Hebatnya, para judoka atau pejudo binaan pak Tarno itu selanjutnya eksis berkarier di berbagai profesi dan bidang. Ada yang menekuni olah raga ini seterusnya dan menjadi pelatih. Bahkan ada yang mampu meraih medali Emas Sea Games. Selain itu ada yanag malang melintang di profesi TNI serta Polri.

Berkat tangan dingin Sutarno, Judo Waza Gombong atau JWG mampu tumbuh pesat. Muridnya ada di mana-mana. Di masa keemasan JWG tahun 1972-1989, lelaki ini dijuluki “Sensei Sutarno” yang lebih dikenal dengan Mbah Tarno mampu membentuk putra-putri daerah menjadi pejudo sejati, tangguh dan tegas.

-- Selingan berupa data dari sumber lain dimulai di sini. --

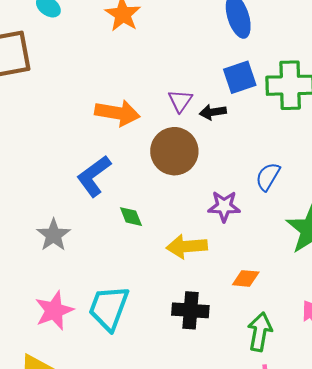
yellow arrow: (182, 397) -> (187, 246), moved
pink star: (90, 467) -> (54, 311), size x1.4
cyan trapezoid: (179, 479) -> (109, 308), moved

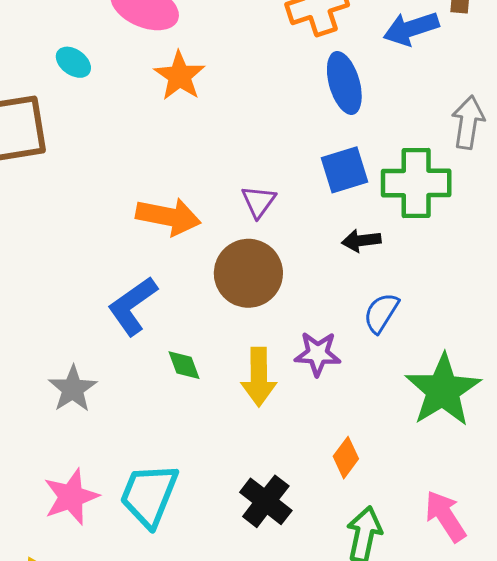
black arrow: (213, 112) -> (361, 241), moved
yellow arrow: (187, 246) -> (259, 377), moved, turned -87
orange diamond: (246, 278) -> (346, 458), turned -60
black cross: (190, 310) -> (266, 501), turned 32

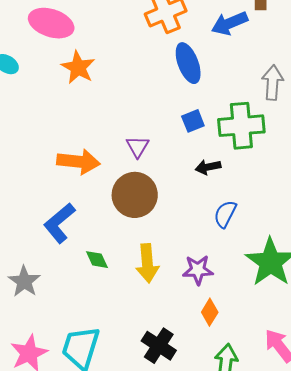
blue square: (344, 170) -> (193, 121), size x0.7
purple star: (318, 354) -> (198, 270), moved

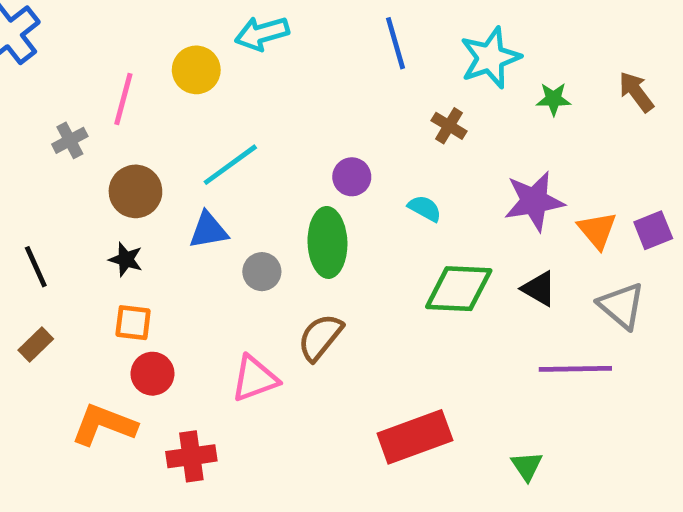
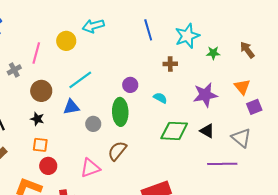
brown cross: (449, 126) -> (170, 64), turned -32
orange triangle: (597, 230) -> (242, 87), moved

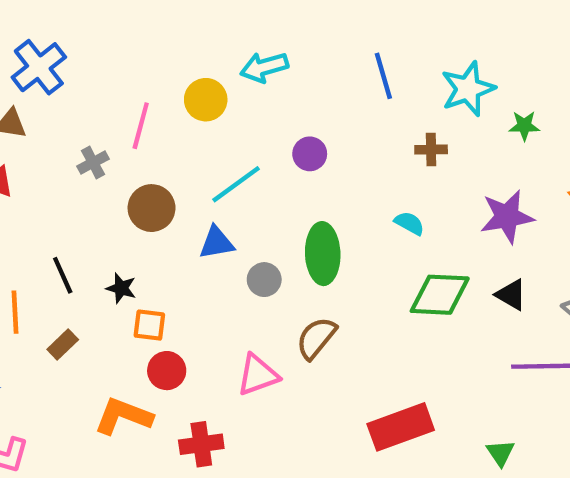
purple circle: (130, 85) -> (310, 154), moved
black star: (37, 119) -> (121, 288), moved

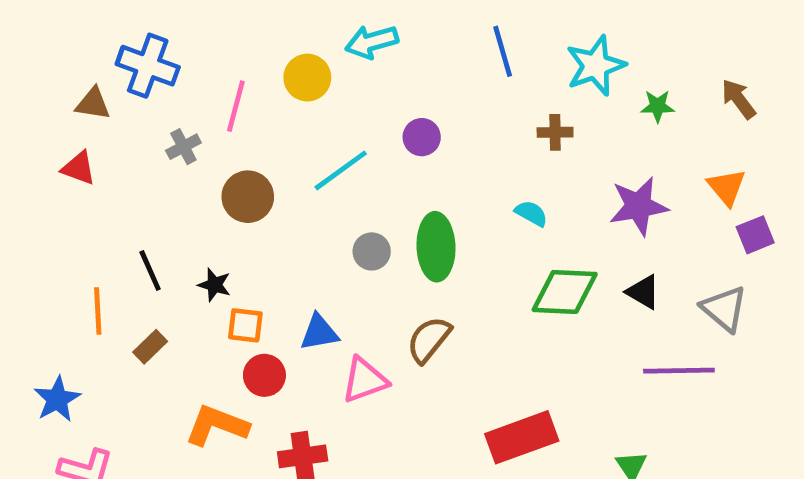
blue cross: (39, 67) -> (148, 66), moved, turned -32
blue triangle: (217, 243) -> (319, 332), moved
gray circle: (264, 280) -> (372, 251), moved

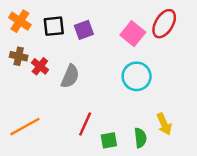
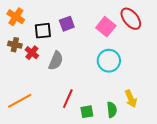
red ellipse: (164, 24) -> (131, 19), turned -70
black square: (54, 26) -> (43, 31), moved

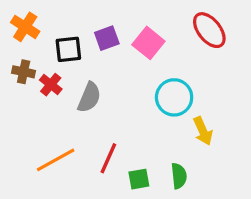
pink square: (106, 27) -> (148, 43), moved
yellow arrow: (131, 99) -> (203, 131), moved
orange line: (20, 101) -> (56, 160), moved

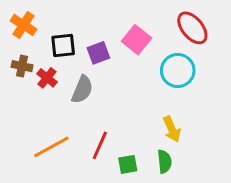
purple square: (107, 38) -> (98, 53), moved
cyan circle: (174, 97) -> (178, 70), moved
yellow arrow: (203, 131) -> (172, 129), moved

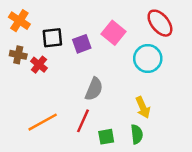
gray semicircle: (82, 90) -> (94, 89), moved

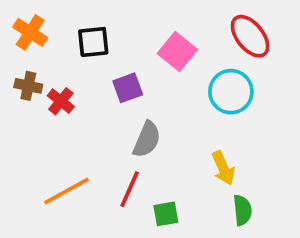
black square: (52, 38) -> (93, 42), moved
purple square: (82, 44) -> (128, 88), moved
green semicircle: (137, 134) -> (242, 210), moved

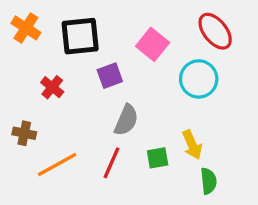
black square: (93, 42) -> (80, 36), size x1.4
brown cross: (28, 86) -> (24, 133), moved
green square: (166, 214) -> (158, 158), moved

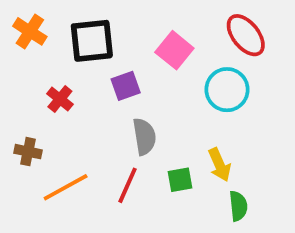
gray semicircle: (126, 120) -> (144, 137), turned -32

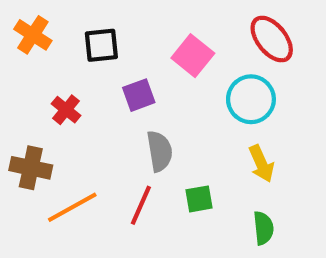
black square: (92, 41) -> (101, 45), size x0.7
brown cross: (28, 152) -> (31, 168), size x1.4
yellow arrow: (219, 165) -> (261, 164), moved

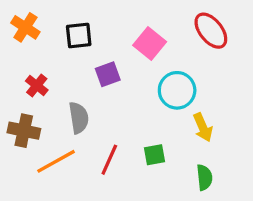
cyan circle: (251, 99) -> (177, 90), moved
red cross: (66, 110) -> (37, 85), moved
gray semicircle: (160, 151) -> (79, 118), moved

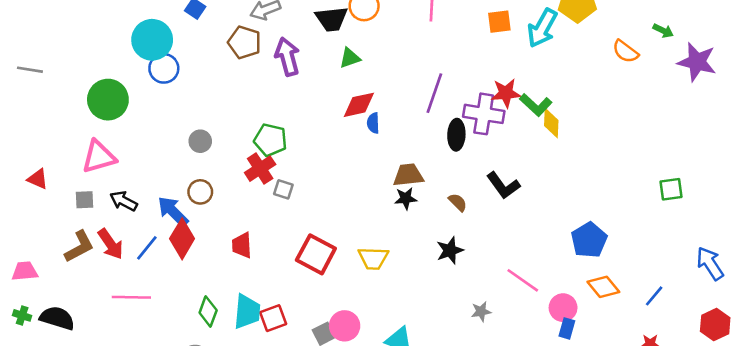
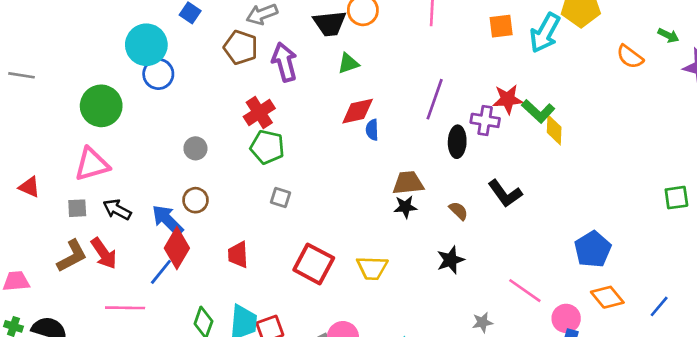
purple cross: (484, 114) -> (485, 120), size x0.7
red cross: (260, 169) -> (259, 113), moved
blue line: (147, 248) -> (161, 272), moved

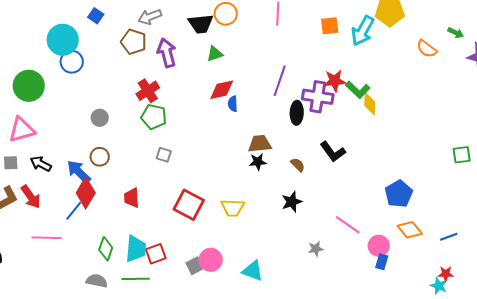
purple cross: (485, 120) -> (318, 97), size x1.4
blue line: (659, 306) -> (449, 237), turned 30

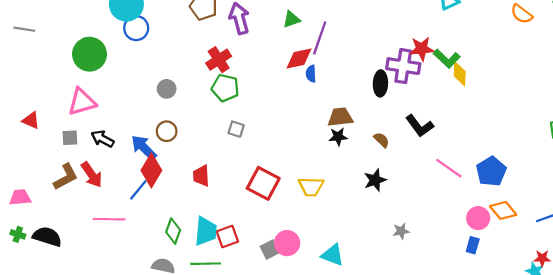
purple line: (280, 81) -> (320, 38), moved
pink line: (348, 225) -> (449, 168), moved
pink circle: (379, 246) -> (478, 218), moved

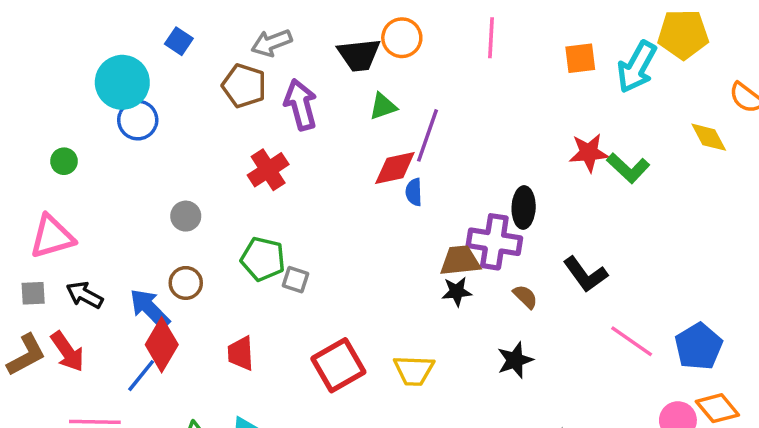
green circle: (90, 54) -> (64, 161), size x0.5
purple cross: (403, 66) -> (494, 242), moved
yellow diamond: (460, 74) -> (709, 137), moved, turned -30
green pentagon: (225, 88) -> (263, 259), moved
red square: (263, 183) -> (338, 365), turned 32

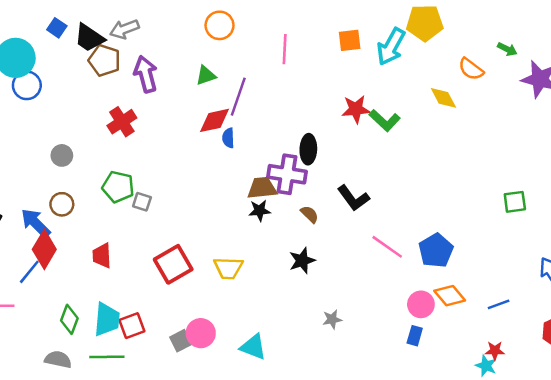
pink line: (491, 38) -> (285, 49), moved
black trapezoid: (359, 55) -> (89, 38), moved, turned 40

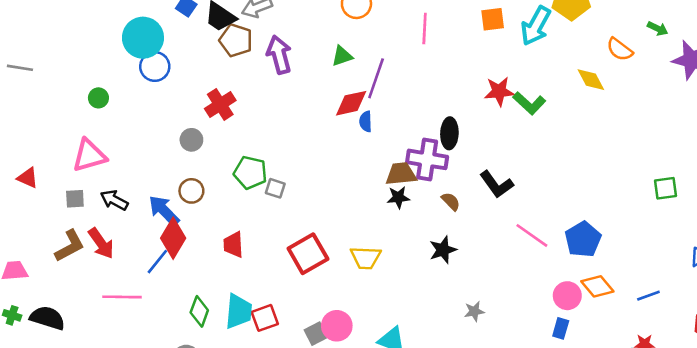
red cross: (122, 122) -> (220, 104), moved

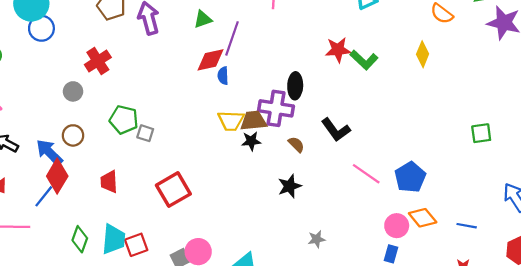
yellow diamond: (591, 80) -> (423, 54), moved, turned 50
yellow trapezoid: (366, 258) -> (231, 121), moved
blue line: (648, 296) -> (467, 226), turned 30

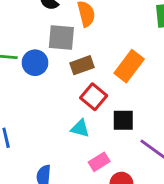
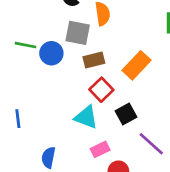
black square: (123, 120) -> (126, 114), turned -35
cyan triangle: (80, 128) -> (86, 117), size x1.4

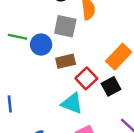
brown rectangle: (94, 60) -> (66, 61), moved
black square: (126, 114) -> (111, 86), moved

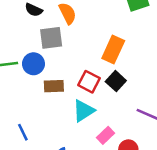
brown rectangle: (66, 61) -> (54, 86), moved, turned 30
cyan triangle: (72, 103) -> (84, 111), turned -35

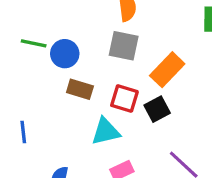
gray square: (51, 38) -> (124, 46), moved
red square: (89, 82) -> (124, 99), turned -30

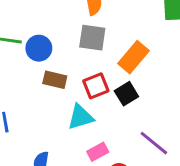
red square: (124, 99) -> (96, 86), turned -35

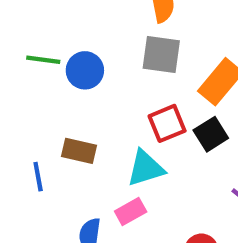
brown rectangle: (55, 80) -> (79, 151), moved
pink rectangle: (98, 152) -> (131, 211), moved

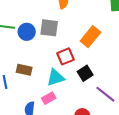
gray square: (161, 54) -> (49, 28), moved
black square: (211, 134) -> (85, 73), moved

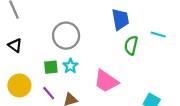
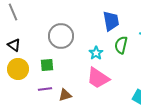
cyan star: (70, 66) -> (96, 53), moved
yellow circle: (19, 85) -> (18, 69), moved
purple line: (49, 93) -> (45, 89), turned -56

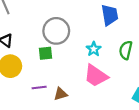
green semicircle: (121, 45) -> (126, 50), moved
green square: (47, 65) -> (46, 53), moved

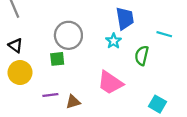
cyan star: (94, 49) -> (114, 41), moved

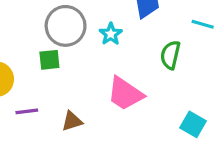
cyan star: (114, 41) -> (111, 34), moved
purple line: (50, 95) -> (27, 111), moved

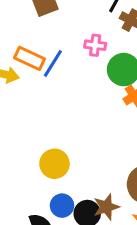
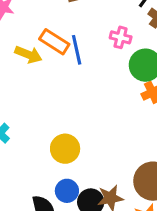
blue line: (53, 63) -> (77, 50), turned -52

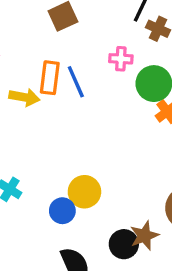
orange rectangle: (54, 42) -> (50, 78), turned 76
blue circle: (67, 191) -> (62, 211), moved

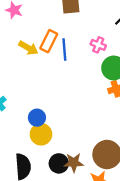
yellow circle: (84, 192) -> (41, 134), moved
blue circle: (62, 211) -> (37, 118), moved

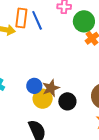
black circle: (59, 163) -> (67, 101), moved
brown star: (74, 163) -> (51, 88), moved

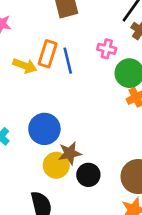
blue circle: (34, 86) -> (44, 129), moved, size x1.5

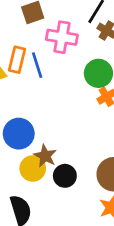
pink cross: (107, 49) -> (62, 37), moved, size x1.6
brown star: (70, 153) -> (45, 156), turned -30

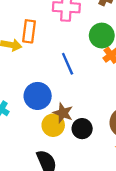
blue line: (37, 65) -> (68, 64), moved

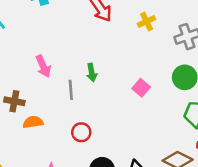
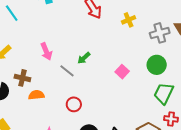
green arrow: (92, 73) -> (84, 58), turned 56
gray line: (71, 90) -> (67, 71), turned -49

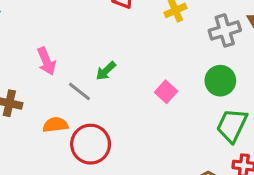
orange semicircle: (36, 95) -> (55, 125), moved
red circle: (74, 104) -> (91, 144), size x1.6

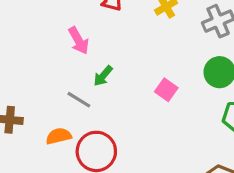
pink arrow: (46, 61) -> (79, 41), moved

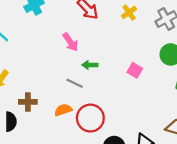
green arrow: (103, 76) -> (90, 65), turned 56

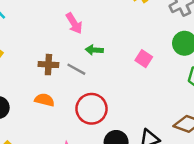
brown cross: (28, 102) -> (48, 65), moved
orange semicircle: (63, 110) -> (45, 100), moved, turned 30

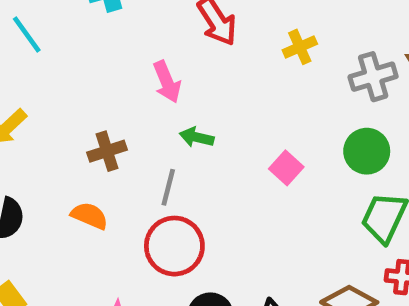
brown cross: (48, 65) -> (107, 151), turned -30
gray line: (76, 69) -> (168, 187), moved, turned 66

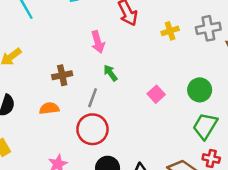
gray cross: (373, 77) -> (208, 28), moved
green arrow: (197, 137) -> (110, 73), turned 35
orange semicircle: (89, 216) -> (49, 108), turned -36

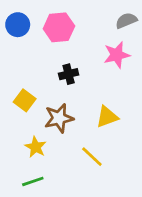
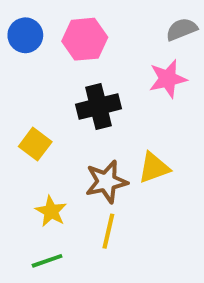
black cross: (69, 74) -> (98, 106), size x1.5
brown star: (59, 118) -> (106, 182), moved
yellow line: (92, 157) -> (108, 231), moved, turned 60

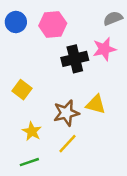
black cross: (98, 106) -> (75, 59), moved
yellow triangle: (154, 168) -> (96, 104), turned 35
yellow line: (108, 231) -> (67, 144), turned 30

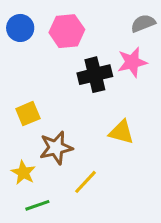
yellow square: (22, 90) -> (28, 114), turned 30
brown star: (66, 113) -> (56, 148), moved
yellow star: (32, 131) -> (23, 173), moved

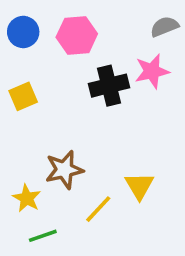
yellow square: (28, 114) -> (23, 96), moved
yellow triangle: (121, 132) -> (139, 186), moved, turned 44

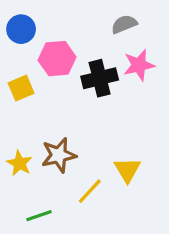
gray semicircle: (164, 27) -> (124, 24), moved
pink hexagon: (77, 36) -> (57, 59), moved
yellow star: (27, 198) -> (19, 163), moved

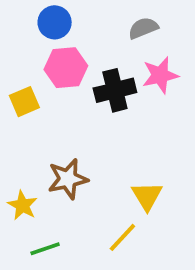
blue circle: (21, 29) -> (55, 22), moved
yellow star: (19, 163) -> (22, 205), moved
yellow line: (90, 191) -> (122, 237), moved

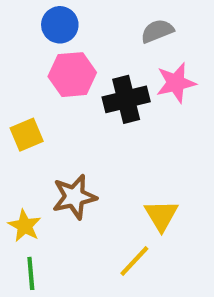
yellow square: (24, 102) -> (27, 135), moved
green line: (45, 249) -> (31, 273), moved, turned -76

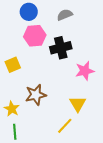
gray semicircle: (157, 31) -> (65, 15), moved
pink star: (176, 83) -> (85, 71), moved

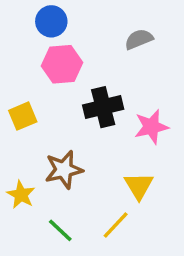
gray semicircle: (65, 15) -> (139, 39), moved
black cross: (61, 48) -> (103, 107), moved
green line: (15, 132) -> (60, 230), moved, turned -42

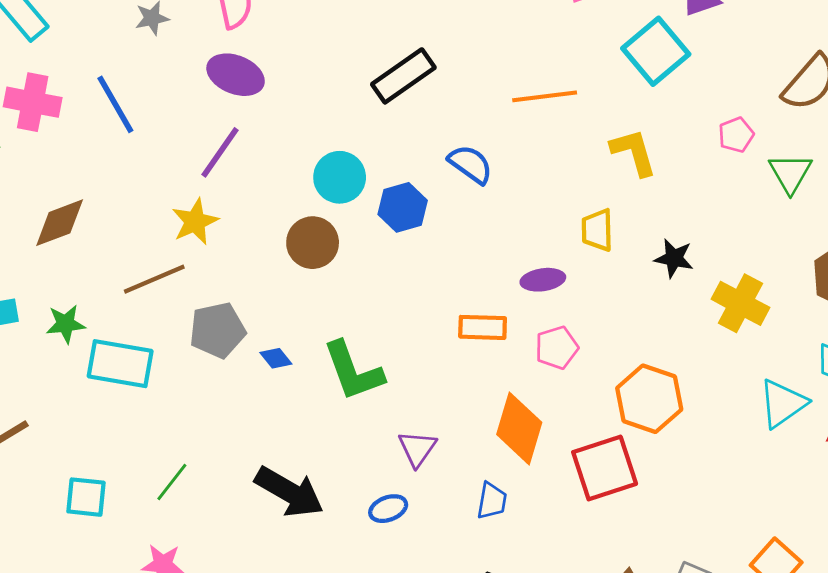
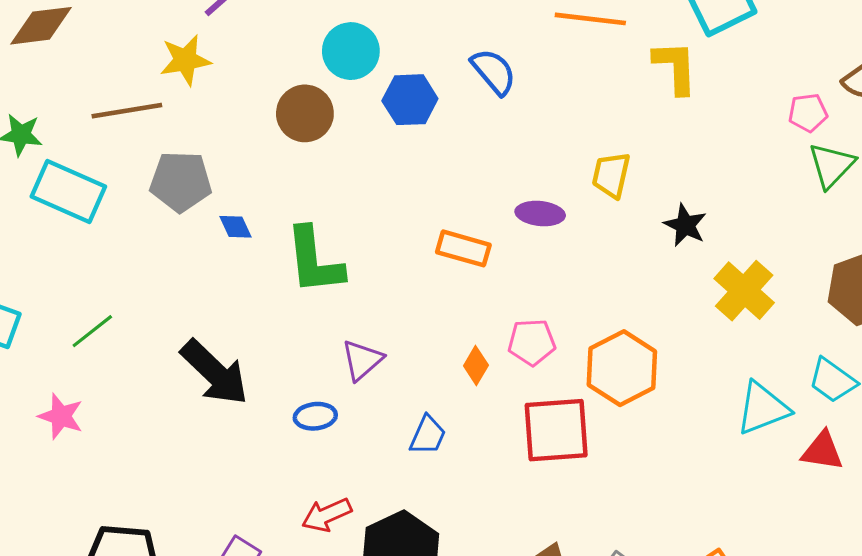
pink pentagon: (736, 135) -> (808, 113), moved
yellow L-shape: (634, 152) -> (675, 67), moved
pink pentagon: (557, 348) -> (532, 342), moved
orange diamond: (519, 428) -> (476, 365), size x0.5

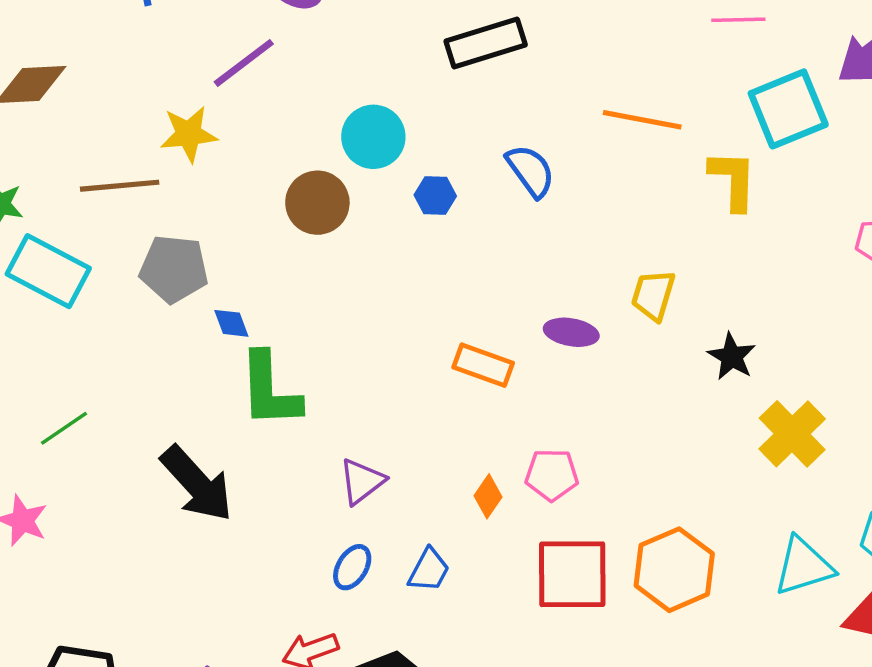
blue hexagon: (410, 100) -> (435, 196), size x0.7
green L-shape: (314, 261) -> (270, 390), moved
orange hexagon: (622, 368) -> (674, 570), moved
blue ellipse: (315, 416) -> (352, 567), moved, turned -57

Kala itu olah raga judo marak dan digandrungi kawula muda.“Tarno Judo Gombong. Judo Gombong ya pak Tarno.”Begitulah pak Tarno seolah mampu menjadi ikon judo Gombong, mampu berkembang dan melahirkan prestasi pejudo nasional dan internasional selama hampir tiga dekade. Bahkan dari keahliannya itu, pak Tarno sempat menjadi instruktur fisik dan pelatih bela diri judo di Akmil Magelang.

Maka tidaklah heran dari hasil didikan dan lobi pak Tarno, kini ada sejumlah tokoh di militer dan Polri yang sukses meraih bintang. Di antaranya bekas didikan dan pengaruhnya dengan suka berlatih judo sejak SMAN Gombong, kini ada sosok Mayjen TNI Heri Wiranto (mantan Pangdam VI Mulawarman dan kini Deputi Bidang Koordinasi Pertahanan Negara Kemenko Polhukam), serta Irjen Teguh Pristiwanto, kini Kapolda Sulawesi Tenggara.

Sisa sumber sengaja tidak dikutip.